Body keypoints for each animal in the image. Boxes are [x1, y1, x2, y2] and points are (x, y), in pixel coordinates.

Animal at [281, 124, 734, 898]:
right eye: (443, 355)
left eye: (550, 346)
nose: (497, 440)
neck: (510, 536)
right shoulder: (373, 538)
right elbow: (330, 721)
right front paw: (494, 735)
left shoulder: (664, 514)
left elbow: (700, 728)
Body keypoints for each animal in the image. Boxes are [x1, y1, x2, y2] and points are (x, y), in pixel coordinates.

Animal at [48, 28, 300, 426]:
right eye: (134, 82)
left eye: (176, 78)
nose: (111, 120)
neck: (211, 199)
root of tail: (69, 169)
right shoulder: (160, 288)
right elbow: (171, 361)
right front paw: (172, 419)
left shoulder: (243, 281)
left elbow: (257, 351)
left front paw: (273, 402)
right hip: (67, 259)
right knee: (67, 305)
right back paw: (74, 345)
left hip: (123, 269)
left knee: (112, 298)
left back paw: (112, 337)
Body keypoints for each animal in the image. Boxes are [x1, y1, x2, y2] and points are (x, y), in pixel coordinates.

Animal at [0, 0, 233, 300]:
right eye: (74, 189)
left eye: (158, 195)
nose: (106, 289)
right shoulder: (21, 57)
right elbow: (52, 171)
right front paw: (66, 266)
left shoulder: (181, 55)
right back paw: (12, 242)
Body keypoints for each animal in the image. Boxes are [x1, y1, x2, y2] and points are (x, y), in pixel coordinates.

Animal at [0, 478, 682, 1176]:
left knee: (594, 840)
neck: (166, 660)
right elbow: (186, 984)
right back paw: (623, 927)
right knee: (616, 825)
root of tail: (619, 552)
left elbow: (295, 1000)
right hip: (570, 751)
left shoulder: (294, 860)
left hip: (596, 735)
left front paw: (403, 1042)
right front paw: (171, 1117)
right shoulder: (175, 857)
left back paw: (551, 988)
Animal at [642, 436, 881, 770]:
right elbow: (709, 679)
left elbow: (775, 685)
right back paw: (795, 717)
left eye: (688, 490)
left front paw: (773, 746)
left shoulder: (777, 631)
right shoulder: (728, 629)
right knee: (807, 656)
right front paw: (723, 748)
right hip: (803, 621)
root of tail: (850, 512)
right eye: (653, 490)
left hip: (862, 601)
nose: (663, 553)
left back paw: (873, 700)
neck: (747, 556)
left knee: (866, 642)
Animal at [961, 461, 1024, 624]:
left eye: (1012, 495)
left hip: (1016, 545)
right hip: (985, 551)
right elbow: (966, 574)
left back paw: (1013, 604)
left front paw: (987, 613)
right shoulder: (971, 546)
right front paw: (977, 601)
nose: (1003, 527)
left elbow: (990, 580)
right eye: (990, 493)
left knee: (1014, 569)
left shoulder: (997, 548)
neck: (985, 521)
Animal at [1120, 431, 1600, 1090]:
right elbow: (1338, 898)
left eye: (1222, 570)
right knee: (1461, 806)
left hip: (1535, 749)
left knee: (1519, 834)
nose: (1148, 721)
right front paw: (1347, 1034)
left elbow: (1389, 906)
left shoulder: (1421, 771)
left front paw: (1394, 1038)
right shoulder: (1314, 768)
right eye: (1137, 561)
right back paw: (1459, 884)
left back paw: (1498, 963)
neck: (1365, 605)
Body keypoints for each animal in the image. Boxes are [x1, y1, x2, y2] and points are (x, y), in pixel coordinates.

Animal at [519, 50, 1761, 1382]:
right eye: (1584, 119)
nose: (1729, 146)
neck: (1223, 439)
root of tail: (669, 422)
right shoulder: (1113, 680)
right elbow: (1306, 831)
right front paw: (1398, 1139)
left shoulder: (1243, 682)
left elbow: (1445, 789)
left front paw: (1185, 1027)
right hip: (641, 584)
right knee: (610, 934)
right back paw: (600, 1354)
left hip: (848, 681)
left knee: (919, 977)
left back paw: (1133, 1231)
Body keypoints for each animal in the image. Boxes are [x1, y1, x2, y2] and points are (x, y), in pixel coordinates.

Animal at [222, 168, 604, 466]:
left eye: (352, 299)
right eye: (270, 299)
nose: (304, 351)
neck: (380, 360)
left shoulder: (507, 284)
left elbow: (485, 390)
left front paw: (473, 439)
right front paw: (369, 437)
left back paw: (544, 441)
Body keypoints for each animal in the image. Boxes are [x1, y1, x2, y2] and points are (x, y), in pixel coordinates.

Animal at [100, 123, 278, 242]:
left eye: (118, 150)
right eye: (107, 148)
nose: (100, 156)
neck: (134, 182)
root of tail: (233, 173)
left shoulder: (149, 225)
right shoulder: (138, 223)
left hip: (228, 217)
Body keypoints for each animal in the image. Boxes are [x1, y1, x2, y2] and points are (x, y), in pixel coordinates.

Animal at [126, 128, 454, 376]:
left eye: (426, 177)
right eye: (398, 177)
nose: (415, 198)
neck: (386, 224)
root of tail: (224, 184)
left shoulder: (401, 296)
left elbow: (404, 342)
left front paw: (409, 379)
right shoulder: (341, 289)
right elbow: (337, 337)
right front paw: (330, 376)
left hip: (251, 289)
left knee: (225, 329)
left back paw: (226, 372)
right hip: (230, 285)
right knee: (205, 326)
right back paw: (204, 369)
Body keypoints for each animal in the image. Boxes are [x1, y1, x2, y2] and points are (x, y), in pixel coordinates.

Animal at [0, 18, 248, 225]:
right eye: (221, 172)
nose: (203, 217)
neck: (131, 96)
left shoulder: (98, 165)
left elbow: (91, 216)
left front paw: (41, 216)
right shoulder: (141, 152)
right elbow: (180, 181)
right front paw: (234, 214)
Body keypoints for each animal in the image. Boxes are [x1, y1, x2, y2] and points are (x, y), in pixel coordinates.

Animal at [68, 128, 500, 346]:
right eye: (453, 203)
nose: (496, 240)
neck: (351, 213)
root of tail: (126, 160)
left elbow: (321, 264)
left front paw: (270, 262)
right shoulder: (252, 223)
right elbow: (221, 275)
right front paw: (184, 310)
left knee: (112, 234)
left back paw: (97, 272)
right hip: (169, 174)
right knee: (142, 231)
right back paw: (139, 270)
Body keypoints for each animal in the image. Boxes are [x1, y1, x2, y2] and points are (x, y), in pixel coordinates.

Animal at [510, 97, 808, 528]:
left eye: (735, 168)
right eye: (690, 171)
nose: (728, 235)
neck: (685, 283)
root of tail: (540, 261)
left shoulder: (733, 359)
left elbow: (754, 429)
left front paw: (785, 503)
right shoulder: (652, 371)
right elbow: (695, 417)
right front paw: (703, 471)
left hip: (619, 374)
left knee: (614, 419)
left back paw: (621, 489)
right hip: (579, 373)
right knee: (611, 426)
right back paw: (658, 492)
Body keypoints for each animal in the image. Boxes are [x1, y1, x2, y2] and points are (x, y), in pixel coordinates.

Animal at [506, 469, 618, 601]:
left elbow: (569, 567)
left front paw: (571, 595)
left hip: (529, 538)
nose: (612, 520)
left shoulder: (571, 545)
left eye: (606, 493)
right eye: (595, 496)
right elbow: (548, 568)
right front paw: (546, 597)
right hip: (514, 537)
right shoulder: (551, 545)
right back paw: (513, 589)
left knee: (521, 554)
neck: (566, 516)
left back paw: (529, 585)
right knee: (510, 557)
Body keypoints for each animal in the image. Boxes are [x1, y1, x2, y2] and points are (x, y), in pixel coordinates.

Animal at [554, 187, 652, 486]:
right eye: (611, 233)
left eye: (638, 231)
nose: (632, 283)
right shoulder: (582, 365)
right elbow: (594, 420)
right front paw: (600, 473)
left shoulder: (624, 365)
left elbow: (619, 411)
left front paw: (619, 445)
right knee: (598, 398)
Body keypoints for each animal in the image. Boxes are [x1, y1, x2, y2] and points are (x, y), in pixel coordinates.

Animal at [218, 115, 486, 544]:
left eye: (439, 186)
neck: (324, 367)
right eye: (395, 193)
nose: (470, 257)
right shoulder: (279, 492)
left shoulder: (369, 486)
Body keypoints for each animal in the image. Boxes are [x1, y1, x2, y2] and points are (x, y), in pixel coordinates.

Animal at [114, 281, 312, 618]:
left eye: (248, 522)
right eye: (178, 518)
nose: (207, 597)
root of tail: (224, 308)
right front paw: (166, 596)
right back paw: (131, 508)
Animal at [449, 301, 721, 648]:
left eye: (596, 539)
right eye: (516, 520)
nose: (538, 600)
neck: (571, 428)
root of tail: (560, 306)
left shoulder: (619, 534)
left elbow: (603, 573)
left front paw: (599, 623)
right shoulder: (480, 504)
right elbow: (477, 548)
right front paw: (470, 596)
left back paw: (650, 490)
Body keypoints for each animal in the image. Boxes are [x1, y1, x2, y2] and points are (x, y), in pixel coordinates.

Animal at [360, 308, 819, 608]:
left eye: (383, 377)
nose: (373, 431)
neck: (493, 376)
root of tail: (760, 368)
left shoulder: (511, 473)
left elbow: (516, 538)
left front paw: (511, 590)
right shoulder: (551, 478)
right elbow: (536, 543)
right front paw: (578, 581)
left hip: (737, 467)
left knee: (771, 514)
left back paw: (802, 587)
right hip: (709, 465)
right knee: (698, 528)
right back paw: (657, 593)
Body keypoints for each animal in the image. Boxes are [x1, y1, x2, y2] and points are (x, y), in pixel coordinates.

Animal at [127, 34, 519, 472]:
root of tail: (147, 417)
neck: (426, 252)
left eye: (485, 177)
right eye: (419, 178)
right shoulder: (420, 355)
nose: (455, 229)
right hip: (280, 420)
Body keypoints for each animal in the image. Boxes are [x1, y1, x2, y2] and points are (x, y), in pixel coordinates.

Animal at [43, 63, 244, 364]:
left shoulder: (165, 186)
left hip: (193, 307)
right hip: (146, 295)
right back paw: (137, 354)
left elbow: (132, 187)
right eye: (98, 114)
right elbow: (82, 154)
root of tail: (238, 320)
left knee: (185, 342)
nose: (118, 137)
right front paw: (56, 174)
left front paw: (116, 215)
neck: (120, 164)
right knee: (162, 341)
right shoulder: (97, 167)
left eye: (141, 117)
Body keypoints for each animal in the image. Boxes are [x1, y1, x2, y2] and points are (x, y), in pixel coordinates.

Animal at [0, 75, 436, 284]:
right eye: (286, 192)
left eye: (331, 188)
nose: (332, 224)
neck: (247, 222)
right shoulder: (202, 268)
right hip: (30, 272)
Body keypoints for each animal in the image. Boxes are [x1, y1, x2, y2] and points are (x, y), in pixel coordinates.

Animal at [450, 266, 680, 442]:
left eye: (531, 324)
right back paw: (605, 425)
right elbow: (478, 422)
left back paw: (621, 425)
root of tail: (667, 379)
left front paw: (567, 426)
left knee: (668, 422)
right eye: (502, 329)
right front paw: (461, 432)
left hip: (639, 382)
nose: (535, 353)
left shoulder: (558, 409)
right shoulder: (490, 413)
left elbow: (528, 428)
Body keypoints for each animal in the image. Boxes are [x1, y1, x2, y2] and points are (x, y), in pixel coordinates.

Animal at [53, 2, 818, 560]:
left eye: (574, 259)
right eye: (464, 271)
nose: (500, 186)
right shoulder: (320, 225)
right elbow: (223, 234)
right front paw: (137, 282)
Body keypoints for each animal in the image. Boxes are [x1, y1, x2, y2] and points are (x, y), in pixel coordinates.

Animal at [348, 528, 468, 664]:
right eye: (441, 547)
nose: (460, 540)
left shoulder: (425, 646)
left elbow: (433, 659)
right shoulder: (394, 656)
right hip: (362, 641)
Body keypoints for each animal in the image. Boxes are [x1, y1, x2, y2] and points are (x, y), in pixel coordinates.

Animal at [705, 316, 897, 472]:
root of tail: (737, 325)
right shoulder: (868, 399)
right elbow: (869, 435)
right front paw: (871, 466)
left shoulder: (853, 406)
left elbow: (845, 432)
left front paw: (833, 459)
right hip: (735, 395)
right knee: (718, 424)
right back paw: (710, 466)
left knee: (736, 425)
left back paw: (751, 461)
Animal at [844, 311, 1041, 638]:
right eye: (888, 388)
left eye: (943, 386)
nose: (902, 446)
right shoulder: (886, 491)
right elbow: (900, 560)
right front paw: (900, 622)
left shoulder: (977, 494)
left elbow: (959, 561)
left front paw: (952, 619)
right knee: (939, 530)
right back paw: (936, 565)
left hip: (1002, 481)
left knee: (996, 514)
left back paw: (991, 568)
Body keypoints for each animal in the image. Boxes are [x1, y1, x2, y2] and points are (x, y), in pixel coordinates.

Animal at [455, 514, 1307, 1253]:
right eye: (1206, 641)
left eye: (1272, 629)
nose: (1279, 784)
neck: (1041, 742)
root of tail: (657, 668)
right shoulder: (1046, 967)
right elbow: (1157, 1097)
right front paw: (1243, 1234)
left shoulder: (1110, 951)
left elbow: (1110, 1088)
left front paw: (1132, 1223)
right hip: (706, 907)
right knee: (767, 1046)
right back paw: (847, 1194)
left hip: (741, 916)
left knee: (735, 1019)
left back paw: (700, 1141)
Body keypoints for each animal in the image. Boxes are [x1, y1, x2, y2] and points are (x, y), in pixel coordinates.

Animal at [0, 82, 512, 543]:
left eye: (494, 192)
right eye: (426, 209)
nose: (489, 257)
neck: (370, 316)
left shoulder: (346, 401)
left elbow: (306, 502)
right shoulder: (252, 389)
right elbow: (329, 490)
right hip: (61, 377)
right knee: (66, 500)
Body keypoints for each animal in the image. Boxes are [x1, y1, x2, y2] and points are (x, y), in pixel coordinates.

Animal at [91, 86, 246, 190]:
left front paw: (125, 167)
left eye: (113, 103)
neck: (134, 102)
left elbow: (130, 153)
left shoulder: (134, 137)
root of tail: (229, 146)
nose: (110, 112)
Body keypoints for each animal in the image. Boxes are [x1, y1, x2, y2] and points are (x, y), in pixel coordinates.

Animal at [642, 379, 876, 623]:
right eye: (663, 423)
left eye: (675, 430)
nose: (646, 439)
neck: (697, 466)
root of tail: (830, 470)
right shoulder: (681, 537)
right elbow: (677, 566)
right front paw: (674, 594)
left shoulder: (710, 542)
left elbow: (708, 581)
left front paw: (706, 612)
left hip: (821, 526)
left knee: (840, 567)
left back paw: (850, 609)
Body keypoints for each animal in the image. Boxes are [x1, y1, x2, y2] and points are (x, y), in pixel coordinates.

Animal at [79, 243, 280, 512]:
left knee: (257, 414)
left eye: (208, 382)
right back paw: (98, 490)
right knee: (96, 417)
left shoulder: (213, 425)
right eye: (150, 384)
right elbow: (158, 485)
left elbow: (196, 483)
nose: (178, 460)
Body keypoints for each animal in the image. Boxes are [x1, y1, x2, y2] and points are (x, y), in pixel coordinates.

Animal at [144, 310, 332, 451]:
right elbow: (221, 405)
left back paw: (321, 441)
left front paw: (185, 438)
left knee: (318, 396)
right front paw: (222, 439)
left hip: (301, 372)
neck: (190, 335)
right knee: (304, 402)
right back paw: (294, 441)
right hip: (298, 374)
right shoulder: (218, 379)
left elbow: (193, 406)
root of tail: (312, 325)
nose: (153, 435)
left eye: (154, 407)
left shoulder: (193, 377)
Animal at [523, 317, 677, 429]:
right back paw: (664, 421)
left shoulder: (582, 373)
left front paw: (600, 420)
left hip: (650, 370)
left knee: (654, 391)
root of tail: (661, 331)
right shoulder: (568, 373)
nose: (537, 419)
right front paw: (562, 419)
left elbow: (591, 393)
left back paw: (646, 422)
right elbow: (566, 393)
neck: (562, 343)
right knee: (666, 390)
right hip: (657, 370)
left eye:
========================
Reproduce exactly the lines that run from the start of the records to the line with "right elbow: (52, 171)", both included.

[SOLUTION FOR THIS EXERCISE]
Body keypoints for each animal in the image. Boxes are [x1, y1, x2, y2] and points are (x, y), in pixel coordinates.

Animal at [281, 124, 734, 898]:
right eye: (443, 355)
left eye: (550, 346)
nose: (497, 440)
neck: (510, 536)
right shoulder: (373, 538)
right elbow: (330, 721)
right front paw: (494, 735)
left shoulder: (664, 514)
left elbow: (700, 728)
Body keypoints for each animal in the image. Boxes are [x1, y1, x2, y2] and points are (x, y), in pixel coordinates.

Animal at [48, 28, 300, 426]:
right eye: (134, 82)
left eye: (176, 78)
nose: (111, 120)
neck: (211, 199)
root of tail: (69, 169)
right shoulder: (160, 288)
right elbow: (171, 361)
right front paw: (172, 419)
left shoulder: (243, 281)
left elbow: (257, 351)
left front paw: (273, 402)
right hip: (67, 259)
right knee: (67, 305)
right back paw: (74, 345)
left hip: (123, 269)
left knee: (112, 298)
left back paw: (112, 337)
Body keypoints for each animal in the image. Boxes are [x1, y1, x2, y2] and points are (x, y), in pixel coordinates.

Animal at [0, 0, 233, 300]:
right eye: (74, 189)
left eye: (158, 195)
nose: (106, 289)
right shoulder: (21, 57)
right elbow: (52, 171)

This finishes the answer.